Talcum Powder is made from talc, a mineral that helps to absorb moisture which is made up mainly of the elements magnesium, silicon, and oxygen. In nature, talc can be found in close proximity to asbestos, a well know and fatal carcinogen. Miners have to be very cautious during the mining process to avoid contamination.
The debate over its use began decades ago in the 1970’s when scientists discovered talc particles in ovarian tumors. Then in 1983, Harvard Researcher Daniel Cramer reported a link amongst talcum powder and ovarian cancer. Since then, there have been several more findings that relate the two.

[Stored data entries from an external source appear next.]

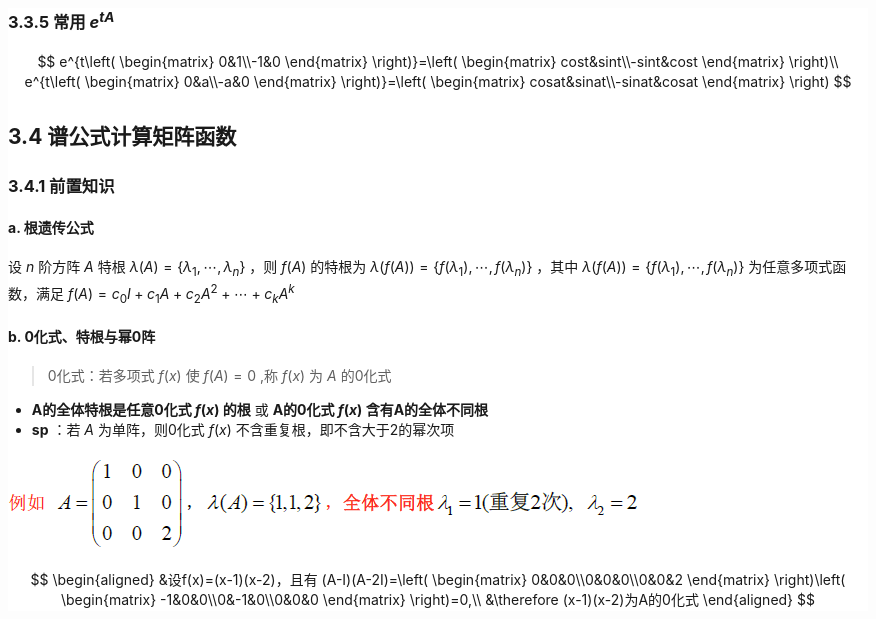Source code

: ### 3.3.5 常用 $e^{tA}$

$$
e^{t\left(
\begin{matrix}
0&1\\-1&0
\end{matrix}
\right)}=\left(
\begin{matrix}
cost&sint\\-sint&cost
\end{matrix}
\right)\\
e^{t\left(
\begin{matrix}
0&a\\-a&0
\end{matrix}
\right)}=\left(
\begin{matrix}
cosat&sinat\\-sinat&cosat
\end{matrix}
\right)
$$

## 3.4 谱公式计算矩阵函数

### 3.4.1 前置知识

#### a. 根遗传公式

设 $n$ 阶方阵 $A$ 特根 $\lambda(A)=\{\lambda_1,\cdots,\lambda_n\}$ ，则 $f(A)$ 的特根为 $\lambda(f(A))=\{f(\lambda_1),\cdots,f(\lambda_n)\}$ ，其中 $\lambda(f(A))=\{f(\lambda_1),\cdots,f(\lambda_n)\}$ 为任意多项式函数，满足 $f(A)=c_0I+c_1A+c_2A^2+\cdots+c_kA^k$ 

#### b. 0化式、特根与幂0阵

> 0化式：若多项式 $f(x)$ 使 $f(A)=0$ ,称 $f(x)$ 为 $A$ 的0化式

- **A的全体特根是任意0化式 $f(x)$ 的根** 或 **A的0化式 $f(x)$ 含有A的全体不同根**
- **sp** ：若 $A$ 为单阵，则0化式 $f(x)$ 不含重复根，即不含大于2的幂次项

![image-20221111170641786](3.矩阵函数/image-20221111170641786.png)
$$
\begin{aligned}
&设f(x)=(x-1)(x-2)，且有 (A-I)(A-2I)=\left(
\begin{matrix}
0&0&0\\0&0&0\\0&0&2
\end{matrix}
\right)\left(
\begin{matrix}
-1&0&0\\0&-1&0\\0&0&0
\end{matrix}
\right)=0,\\
&\therefore (x-1)(x-2)为A的0化式
\end{aligned}
$$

Studies have found the women who use talcum powder regularly such as Johnson’s Baby Powder or Johnson’s Shower to Shower are three times as likely to develop ovarian cancer compared to women who abstain from those products.
To this day, neither FDA nor Johnson & Johnson has issued any warnings to customers about the risks in association with talcum powder use. However based upon the findings mentioned earlier and lack of warning at least 5,500 lawsuits have been filed since 2016. Five verdicts since then have awarded women over $724 million in compensation.
If You Used Talcum Powder
- STOP, especially if dusting near your genitals. Do not put it on your underwear, tampons, or sanitary wipes.
- If experiencing any signs of ovarian cancer which can include but are not limited to pelvic pressure, bladder problems and changes in bowel movements, abnormal bleeding, abdominal bloating, or nausea contact your doctor immediately. As for any type of cancer, early detection is vital to survival.